:: DATASET CONTENT

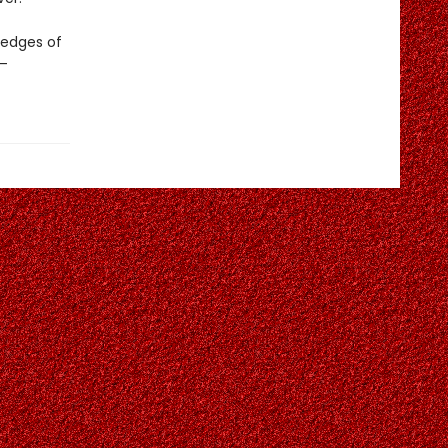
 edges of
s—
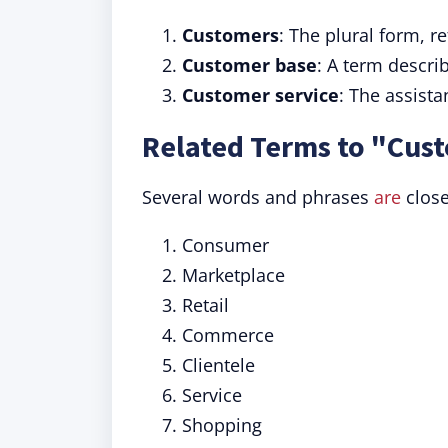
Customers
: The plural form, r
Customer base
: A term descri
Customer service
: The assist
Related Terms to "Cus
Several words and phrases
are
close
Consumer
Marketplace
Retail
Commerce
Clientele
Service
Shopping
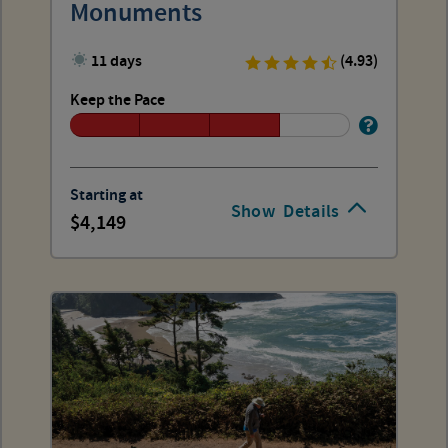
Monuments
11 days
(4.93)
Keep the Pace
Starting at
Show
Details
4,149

::::

• **EXERCISE DIRECTIONS**: Substitute "Trade" for "Commerce" throughout the text of all the items above, and leave everything else unchanged. Omit the pictures from your answer.

• **ANSWER BELOW**:
 edges of
s—
Customers
: The plural form, r
Customer base
: A term descri
Customer service
: The assist
Related Terms to "Cus
Several words and phrases
are
close
Consumer
Marketplace
Retail
Trade
Clientele
Service
Shopping
Monuments
11 days
(4.93)
Keep the Pace
Starting at
Show
Details
4,149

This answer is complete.